But on Tuesday, Fox News’ Bill Melugin reported the suspect in a brutal killing is a migrant from Haiti who was granted TPS by Biden in 2022.

Video footage from April 3 appears to show Haitian national Rolbert Joachim approaching an unsuspecting gas station clerk in Florida. He walks up to the woman and violently bludgeons her to death with a hammer within two minutes. As Melugin reported, her head was “crushed.”

Joachim is an illegal alien from Haiti who was caught and released at the southern border in 2022, Melugin reported. An immigration judge then ordered Joachim deported later that year, but the Department of Homeland Security told Melugin that the Biden administration “shielded him from deportation by granting him Temporary Protected Status, which expired in 2024.”

While Joachim’s protected status lapsed prior to the alleged attack, the brutal killing highlights the broader category of migrants who have received TPS protections — protections that a Biden-appointed judge sought to preserve.

U.S. District Judge Ana Reyes issued a ruling in February blocking the Trump administration from revoking TPS for more than 350,000 Haitian nationals living in the country.

In justifying her usurpation of executive authority, Reyes claimed Washington himself would have been a proponent of TPS.

“On December 2, 1783, then-Commander-in-Chief George Washington penned: ‘America is open to receive not only the Opulent & respected Stranger, but the oppressed & persecuted of all Nations & Religions.’ More than two centuries later, Congress reaffirmed President Washington’s vision by establishing the Temporary Protected Status program,” foreign-born Judge Ana Reyes wrote in her February opinion.

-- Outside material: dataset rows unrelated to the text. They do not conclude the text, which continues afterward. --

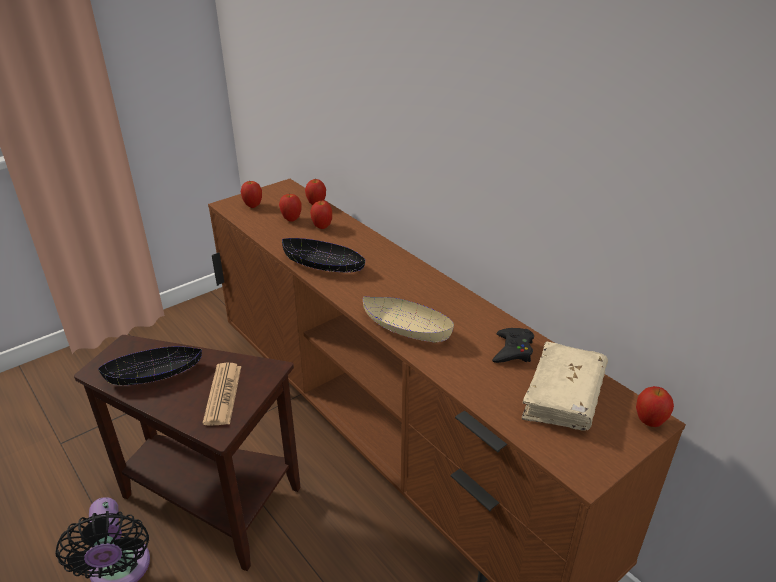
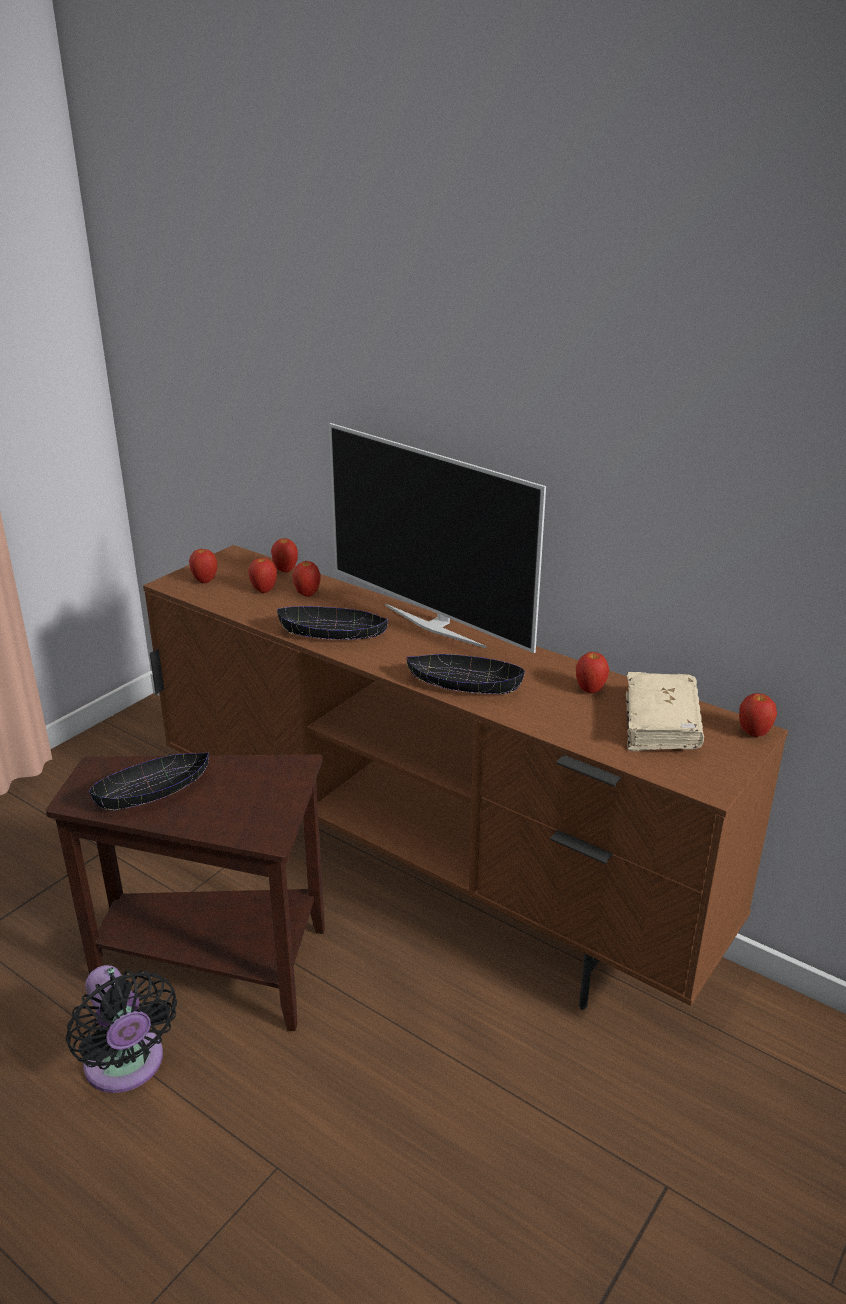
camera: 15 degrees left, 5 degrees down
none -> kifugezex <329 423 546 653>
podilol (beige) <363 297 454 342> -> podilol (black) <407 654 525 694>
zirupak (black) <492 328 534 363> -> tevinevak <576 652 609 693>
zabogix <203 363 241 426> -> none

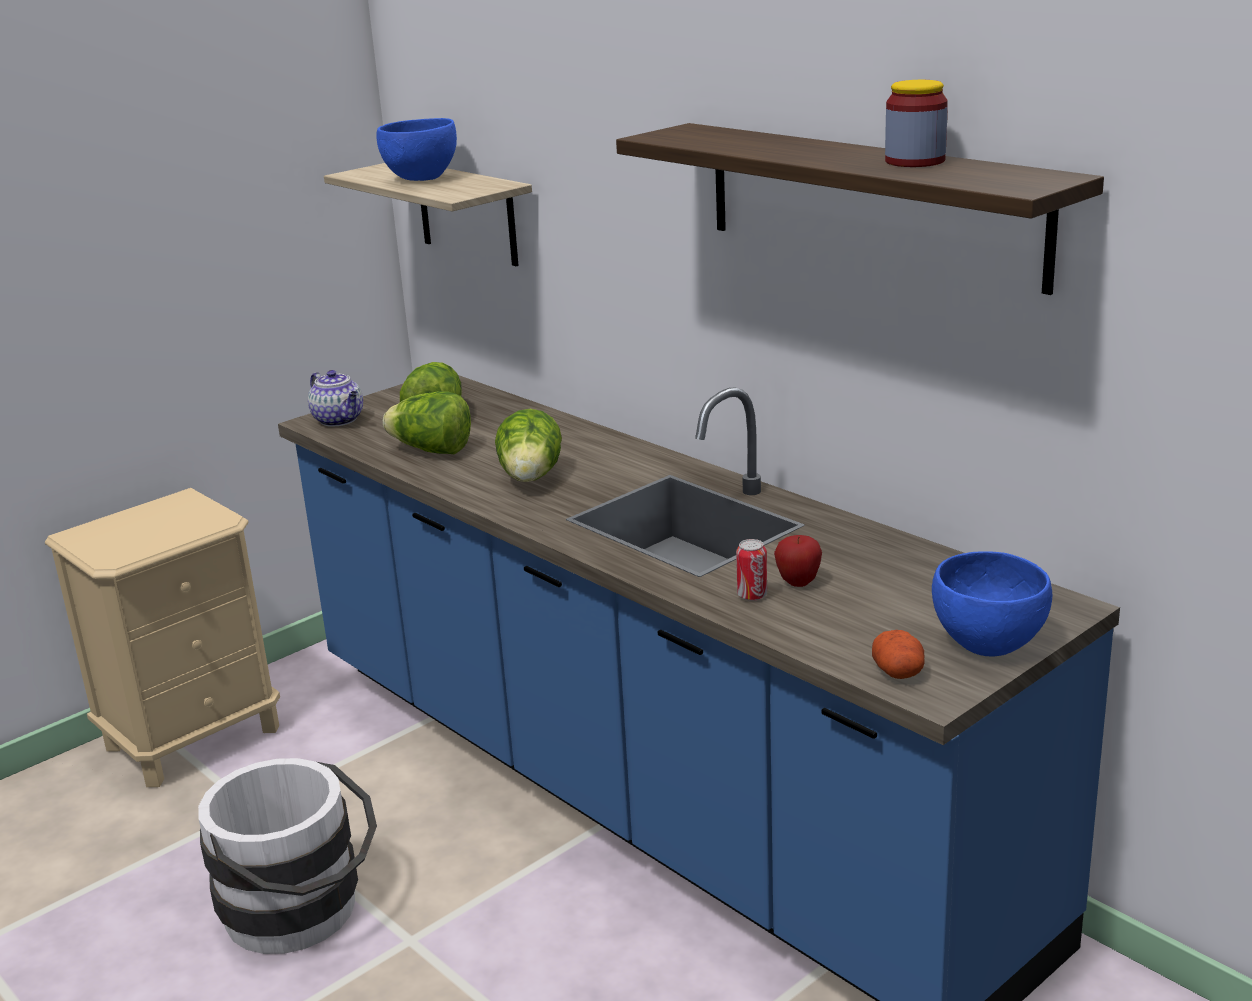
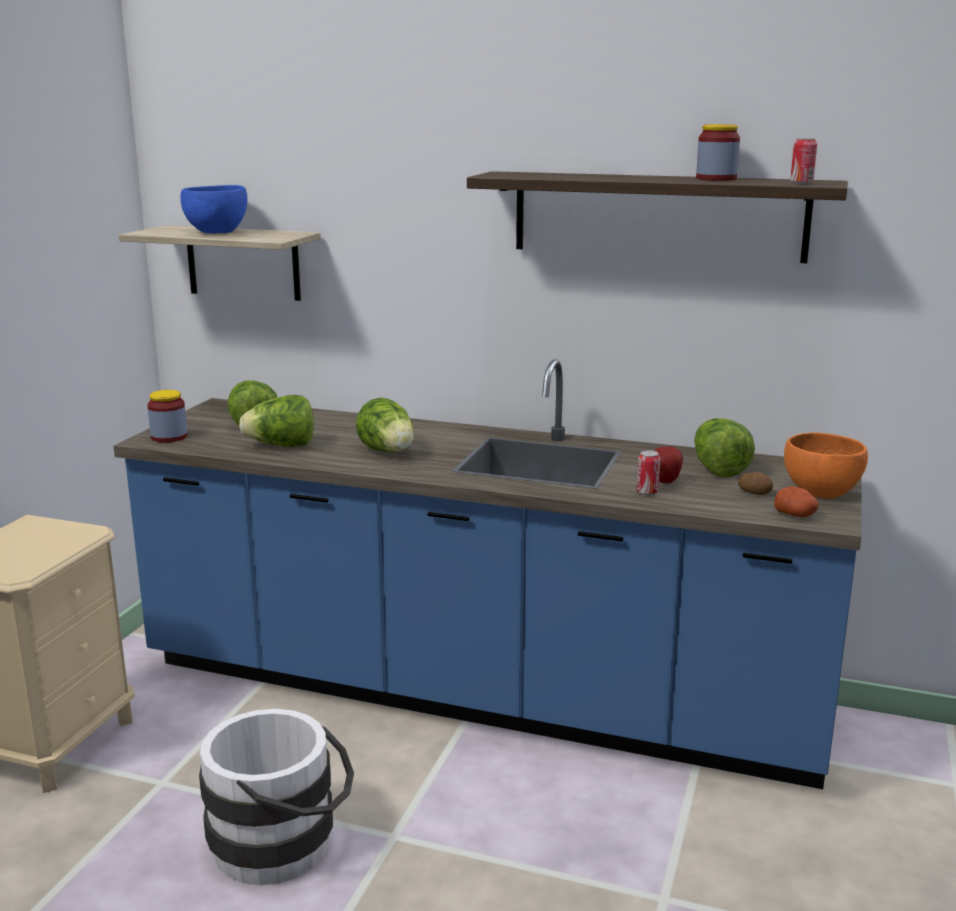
camera: 30 degrees left, 5 degrees down
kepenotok <308 370 363 427> -> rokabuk <147 390 187 443>
none -> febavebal <694 418 755 477>
none -> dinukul <738 472 773 495>
podilol (blue) <932 551 1052 657> -> podilol (orange) <784 433 868 499>
none -> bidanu <790 138 817 184>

The fight over TPS — and Reyes’ ruling — is headed to the high court. The Supreme Court is slated to hear oral arguments this month in a pair of cases centered on Trump’s ending of TPS. The high court will decide whether to grant or deny applications to pause lower court rulings — like Reyes’ — until after arguments have been made. Notably, the high court previously issued two separate rulings staying lower court injunctions that prohibited Trump from ending TPS for some Venezuelans.